Task statement –
Print this span of the material below exactly: the line with "none; stroke-linecap: round;", the line with "#fff; stroke-width: 18", and every line between them, but nothing else.

Information shown –
"""

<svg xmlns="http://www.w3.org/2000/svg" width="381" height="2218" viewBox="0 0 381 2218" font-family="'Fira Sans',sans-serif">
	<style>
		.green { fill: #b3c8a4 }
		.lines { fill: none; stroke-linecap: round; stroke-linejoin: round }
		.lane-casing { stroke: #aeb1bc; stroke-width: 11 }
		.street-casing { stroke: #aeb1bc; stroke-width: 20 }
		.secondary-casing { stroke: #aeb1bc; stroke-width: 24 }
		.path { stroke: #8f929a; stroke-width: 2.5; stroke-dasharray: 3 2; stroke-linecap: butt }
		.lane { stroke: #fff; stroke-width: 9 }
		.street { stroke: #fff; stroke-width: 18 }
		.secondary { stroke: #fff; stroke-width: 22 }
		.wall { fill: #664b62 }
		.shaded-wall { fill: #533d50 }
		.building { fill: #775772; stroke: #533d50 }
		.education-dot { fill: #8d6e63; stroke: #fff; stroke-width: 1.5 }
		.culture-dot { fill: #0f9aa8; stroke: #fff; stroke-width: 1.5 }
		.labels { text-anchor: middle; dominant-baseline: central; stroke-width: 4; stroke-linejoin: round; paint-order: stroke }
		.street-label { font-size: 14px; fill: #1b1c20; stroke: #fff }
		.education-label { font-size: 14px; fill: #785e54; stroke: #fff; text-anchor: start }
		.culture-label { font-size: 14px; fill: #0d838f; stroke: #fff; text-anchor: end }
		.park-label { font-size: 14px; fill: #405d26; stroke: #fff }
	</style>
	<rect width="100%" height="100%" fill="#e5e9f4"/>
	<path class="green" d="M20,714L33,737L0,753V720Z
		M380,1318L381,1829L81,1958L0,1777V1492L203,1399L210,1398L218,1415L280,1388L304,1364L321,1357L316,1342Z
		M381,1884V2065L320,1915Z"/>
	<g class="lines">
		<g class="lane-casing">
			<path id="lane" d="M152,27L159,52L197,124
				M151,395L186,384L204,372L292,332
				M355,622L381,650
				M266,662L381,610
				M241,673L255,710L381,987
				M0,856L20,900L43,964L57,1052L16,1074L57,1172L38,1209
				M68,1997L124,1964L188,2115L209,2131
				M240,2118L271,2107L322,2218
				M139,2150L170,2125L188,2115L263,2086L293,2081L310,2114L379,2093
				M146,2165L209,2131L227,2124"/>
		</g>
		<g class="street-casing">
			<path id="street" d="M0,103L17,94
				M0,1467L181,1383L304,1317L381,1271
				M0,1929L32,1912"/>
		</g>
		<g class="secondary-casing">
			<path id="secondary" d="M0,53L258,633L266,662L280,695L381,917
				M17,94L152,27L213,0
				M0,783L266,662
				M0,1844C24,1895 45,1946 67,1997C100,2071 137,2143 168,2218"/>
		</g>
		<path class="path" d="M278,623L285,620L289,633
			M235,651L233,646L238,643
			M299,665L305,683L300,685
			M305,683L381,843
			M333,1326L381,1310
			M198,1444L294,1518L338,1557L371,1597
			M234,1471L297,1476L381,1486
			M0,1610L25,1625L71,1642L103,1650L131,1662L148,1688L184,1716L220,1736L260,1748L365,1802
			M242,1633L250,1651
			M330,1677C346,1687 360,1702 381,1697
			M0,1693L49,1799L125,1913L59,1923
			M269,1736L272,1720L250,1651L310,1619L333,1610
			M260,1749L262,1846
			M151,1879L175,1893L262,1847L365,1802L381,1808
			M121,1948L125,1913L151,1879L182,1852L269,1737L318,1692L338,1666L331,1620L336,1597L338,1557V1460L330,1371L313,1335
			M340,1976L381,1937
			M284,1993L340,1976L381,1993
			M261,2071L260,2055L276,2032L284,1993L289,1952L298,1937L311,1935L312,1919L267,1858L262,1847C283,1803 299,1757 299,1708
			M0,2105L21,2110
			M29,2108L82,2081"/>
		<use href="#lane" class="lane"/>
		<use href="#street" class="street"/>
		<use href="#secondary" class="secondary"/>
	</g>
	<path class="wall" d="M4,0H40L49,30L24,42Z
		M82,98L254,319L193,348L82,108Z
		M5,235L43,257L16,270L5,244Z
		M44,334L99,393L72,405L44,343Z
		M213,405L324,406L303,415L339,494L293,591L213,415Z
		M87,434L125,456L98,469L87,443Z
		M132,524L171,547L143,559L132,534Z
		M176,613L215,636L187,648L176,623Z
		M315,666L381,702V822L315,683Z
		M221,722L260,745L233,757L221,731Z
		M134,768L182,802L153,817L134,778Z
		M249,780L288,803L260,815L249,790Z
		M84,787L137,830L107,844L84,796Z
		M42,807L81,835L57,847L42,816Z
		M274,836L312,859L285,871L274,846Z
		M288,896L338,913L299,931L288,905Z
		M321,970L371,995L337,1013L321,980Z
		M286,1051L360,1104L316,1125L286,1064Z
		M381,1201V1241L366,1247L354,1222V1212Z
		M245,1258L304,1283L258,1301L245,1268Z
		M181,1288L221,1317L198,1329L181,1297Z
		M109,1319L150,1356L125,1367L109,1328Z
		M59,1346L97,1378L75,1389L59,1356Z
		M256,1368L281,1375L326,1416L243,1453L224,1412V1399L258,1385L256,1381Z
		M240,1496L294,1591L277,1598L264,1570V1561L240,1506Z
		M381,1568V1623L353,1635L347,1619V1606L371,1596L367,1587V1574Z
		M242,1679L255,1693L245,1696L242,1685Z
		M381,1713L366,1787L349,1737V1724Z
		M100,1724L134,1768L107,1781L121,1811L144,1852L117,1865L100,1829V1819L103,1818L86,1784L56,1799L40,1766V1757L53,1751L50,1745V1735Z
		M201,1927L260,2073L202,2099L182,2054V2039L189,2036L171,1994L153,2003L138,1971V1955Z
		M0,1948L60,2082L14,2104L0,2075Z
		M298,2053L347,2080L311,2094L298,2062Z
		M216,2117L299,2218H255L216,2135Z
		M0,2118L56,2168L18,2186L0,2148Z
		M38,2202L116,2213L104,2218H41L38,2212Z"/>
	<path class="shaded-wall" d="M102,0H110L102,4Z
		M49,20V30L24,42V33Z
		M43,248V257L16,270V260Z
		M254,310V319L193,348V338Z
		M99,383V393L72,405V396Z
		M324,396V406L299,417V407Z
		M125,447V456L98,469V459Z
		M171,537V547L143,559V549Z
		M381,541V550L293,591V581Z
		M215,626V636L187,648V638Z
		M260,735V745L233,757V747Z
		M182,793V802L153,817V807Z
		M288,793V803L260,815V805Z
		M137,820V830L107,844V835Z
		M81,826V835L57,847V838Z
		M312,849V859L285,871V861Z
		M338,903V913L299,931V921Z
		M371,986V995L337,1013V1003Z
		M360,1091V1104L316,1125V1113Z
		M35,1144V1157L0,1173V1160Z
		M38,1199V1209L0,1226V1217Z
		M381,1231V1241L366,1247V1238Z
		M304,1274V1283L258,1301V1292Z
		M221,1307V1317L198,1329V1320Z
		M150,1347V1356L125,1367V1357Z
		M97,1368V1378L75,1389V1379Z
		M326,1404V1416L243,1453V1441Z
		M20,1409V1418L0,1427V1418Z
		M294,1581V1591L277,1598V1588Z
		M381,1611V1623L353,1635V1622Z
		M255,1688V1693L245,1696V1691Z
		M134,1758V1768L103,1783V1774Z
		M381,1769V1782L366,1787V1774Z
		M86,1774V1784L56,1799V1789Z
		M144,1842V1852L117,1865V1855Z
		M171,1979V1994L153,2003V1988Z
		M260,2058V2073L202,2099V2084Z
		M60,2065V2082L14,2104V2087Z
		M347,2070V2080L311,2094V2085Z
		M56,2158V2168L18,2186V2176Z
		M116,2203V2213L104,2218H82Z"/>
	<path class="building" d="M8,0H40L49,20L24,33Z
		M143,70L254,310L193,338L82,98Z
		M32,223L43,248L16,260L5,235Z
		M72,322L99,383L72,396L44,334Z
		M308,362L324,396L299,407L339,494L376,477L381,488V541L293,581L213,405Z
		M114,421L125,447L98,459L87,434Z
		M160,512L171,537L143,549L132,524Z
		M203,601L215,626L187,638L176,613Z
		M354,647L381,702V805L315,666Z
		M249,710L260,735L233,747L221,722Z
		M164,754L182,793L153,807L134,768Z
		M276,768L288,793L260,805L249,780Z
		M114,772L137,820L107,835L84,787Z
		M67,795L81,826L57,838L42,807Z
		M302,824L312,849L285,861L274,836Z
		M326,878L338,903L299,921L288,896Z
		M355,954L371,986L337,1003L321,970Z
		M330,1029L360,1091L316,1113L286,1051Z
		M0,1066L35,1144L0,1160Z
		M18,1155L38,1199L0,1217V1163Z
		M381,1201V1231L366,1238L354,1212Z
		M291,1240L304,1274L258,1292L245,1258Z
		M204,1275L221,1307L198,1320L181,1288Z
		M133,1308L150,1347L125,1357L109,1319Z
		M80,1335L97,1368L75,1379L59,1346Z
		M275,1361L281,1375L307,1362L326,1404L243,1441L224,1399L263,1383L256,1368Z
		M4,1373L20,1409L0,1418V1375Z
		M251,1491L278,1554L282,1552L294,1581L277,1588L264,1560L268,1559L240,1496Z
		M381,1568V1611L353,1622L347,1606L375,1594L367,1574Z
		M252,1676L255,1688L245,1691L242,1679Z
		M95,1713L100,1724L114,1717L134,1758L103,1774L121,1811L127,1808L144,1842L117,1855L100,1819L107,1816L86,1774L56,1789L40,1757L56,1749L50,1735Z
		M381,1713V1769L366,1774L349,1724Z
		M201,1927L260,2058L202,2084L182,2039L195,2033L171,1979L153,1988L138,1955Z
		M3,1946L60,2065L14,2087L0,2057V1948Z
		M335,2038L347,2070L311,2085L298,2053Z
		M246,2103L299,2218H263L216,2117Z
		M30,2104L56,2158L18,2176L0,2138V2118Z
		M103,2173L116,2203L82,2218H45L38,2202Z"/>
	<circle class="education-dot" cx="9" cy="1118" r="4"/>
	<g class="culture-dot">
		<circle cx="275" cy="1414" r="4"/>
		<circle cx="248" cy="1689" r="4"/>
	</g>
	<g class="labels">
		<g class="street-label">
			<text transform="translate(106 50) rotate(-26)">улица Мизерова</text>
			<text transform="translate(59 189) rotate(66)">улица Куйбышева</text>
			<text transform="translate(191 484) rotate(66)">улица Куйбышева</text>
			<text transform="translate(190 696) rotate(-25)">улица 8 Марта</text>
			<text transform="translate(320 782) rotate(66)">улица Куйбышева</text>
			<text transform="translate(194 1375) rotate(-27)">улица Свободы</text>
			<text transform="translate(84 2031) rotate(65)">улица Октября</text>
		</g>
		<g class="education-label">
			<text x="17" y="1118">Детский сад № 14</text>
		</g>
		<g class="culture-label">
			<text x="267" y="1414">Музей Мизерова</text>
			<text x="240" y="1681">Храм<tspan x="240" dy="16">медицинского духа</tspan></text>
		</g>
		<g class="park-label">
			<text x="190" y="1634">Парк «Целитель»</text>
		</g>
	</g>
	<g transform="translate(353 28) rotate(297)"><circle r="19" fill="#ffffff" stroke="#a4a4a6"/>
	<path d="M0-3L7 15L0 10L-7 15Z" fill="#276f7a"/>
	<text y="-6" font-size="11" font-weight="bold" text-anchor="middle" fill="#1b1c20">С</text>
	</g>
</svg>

"""

Result –
		.lines { fill: none; stroke-linecap: round; stroke-linejoin: round }
		.lane-casing { stroke: #aeb1bc; stroke-width: 11 }
		.street-casing { stroke: #aeb1bc; stroke-width: 20 }
		.secondary-casing { stroke: #aeb1bc; stroke-width: 24 }
		.path { stroke: #8f929a; stroke-width: 2.5; stroke-dasharray: 3 2; stroke-linecap: butt }
		.lane { stroke: #fff; stroke-width: 9 }
		.street { stroke: #fff; stroke-width: 18 }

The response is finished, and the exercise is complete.